Documents to be included when submitting proposal
 
Interested individual consultant must submit the following documents/information to demonstrate your  qualifications:
  • Proposal: Brief motivation letter (not more than one page) indicating why the applicant thinks is an outstanding candidate for the job including a methodology on how applicant will approach and complete the assignment;
  • Financial proposal: The financial proposal must indicate lump sum professional fee in USD;
  • Personal CV and/or P.11 including past experience in similar projects and the name and contact details of 3 references.

The contract will be based on lump sum amount

The financial proposal will specify the lump sum professional fee in USD and payments will be made to the Individual Consultant based on the number of days worked and upon completion of the deliverables. 
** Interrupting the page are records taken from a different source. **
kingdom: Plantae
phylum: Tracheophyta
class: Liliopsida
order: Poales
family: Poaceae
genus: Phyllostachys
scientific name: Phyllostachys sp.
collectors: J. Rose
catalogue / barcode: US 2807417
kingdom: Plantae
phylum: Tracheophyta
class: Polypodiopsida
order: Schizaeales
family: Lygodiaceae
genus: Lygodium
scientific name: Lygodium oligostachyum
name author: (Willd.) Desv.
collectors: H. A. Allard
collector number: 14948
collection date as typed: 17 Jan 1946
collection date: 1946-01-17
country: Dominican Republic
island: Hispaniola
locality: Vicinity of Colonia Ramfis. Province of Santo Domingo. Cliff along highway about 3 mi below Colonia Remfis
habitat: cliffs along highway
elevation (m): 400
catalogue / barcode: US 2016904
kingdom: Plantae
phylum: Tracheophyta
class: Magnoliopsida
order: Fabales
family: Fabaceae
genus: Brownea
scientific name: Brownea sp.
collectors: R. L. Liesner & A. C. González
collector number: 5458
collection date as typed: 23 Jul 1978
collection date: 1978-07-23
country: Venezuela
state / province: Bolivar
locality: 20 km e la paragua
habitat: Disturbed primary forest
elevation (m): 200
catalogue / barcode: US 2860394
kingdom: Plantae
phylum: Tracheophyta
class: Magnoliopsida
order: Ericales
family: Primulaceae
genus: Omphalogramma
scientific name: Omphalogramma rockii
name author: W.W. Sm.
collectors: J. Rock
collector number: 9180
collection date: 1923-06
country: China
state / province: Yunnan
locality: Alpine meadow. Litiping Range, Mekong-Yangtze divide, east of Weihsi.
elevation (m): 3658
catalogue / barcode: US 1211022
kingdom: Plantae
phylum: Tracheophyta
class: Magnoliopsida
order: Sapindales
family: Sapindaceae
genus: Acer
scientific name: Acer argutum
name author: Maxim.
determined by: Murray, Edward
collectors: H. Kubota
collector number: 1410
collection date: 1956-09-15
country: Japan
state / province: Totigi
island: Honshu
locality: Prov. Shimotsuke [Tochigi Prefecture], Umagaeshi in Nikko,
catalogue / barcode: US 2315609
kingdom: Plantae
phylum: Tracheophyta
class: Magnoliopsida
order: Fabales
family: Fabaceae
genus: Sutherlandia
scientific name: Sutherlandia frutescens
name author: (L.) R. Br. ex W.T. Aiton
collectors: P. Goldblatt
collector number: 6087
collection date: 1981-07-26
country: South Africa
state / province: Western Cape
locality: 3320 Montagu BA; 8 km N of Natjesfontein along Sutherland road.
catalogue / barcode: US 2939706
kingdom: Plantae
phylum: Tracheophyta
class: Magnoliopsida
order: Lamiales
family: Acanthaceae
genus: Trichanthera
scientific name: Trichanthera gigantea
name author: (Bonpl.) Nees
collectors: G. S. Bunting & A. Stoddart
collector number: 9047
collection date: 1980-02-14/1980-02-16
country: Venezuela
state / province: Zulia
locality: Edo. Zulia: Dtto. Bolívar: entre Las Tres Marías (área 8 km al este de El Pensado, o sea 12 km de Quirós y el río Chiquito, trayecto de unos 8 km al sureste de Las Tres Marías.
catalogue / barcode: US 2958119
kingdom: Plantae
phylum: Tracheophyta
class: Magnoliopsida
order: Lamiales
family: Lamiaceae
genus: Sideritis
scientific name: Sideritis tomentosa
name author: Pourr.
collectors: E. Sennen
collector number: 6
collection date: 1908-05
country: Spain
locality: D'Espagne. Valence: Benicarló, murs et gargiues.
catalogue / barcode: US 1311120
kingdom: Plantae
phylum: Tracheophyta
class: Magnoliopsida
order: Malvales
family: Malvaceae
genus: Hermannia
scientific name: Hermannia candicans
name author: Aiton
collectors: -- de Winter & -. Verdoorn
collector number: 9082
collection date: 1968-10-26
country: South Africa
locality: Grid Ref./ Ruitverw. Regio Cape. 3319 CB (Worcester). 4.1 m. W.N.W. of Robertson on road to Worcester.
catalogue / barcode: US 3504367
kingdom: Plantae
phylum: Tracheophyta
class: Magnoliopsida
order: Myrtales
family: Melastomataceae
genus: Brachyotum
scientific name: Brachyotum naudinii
The contractor is expected to travel to Indonesia.  In the case of unforeseeable travel, payment of travel costs including tickets, lodging and terminal expenses should be agreed upon, between the respective business unit and Individual Consultant, prior to travel and will be reimbursed.

Contract Duration

  • 9 months (May 2014 - January 2015).

Duty Station

The assignment will be undertaken in Indonesia.  The consultant will be working in part-time and home-based basis with travel to various districts in Indonesia.

Competencies

  • Demonstrated strategic technical and intellectual skills in the substantive area;
  • Demonstrated leadership, facilitaiton and coordination skills, ability to manage technical team and long-term strategic partnership;
  • Demonstrated entrepreneurial abilities and ability to work in an independent manner;
  • Demonstrated ability to work in team with strong communicaiton skills
  • Demonstrated ability to work under pressure and time constraint; and
  • Excellent written and oral communication skills.

Required Skills and Experience

Education:

  • Master’s Degree in Economics, Finance, Environment, Social Science or other related field

Experience:

  • Minimum 5 years of experience in economics of adaptation, climate change policy, institutional arrangements, accountability and coordination mechanisms for climate change adaptation and Public financial management ;
  • Familiarity with government planning systems and institutional roles;
  • Ability to interact with senior government officials;

Language requirement:

  • Fluency in both English and Bahasa is desirable

Evaluation:

The award of contract will be made to the individual consultant whose offer has been evaluated and determined as:

  • Responsive/compliant/acceptable; and
  • Having received the highest score out of pre-determined set of weighted technical and financial criteria specific to the socilitation.

Technical Creteria weight: 70%

  • Experience related to services: 30 points
  • Written test/proosal and interview result: 30 points
  • Expertise and availability: 40 points

Financial Proposal weight: 30%

Only candidates obtaining a minimum of 350 technical points would be considered for the Financial Evaluaiton.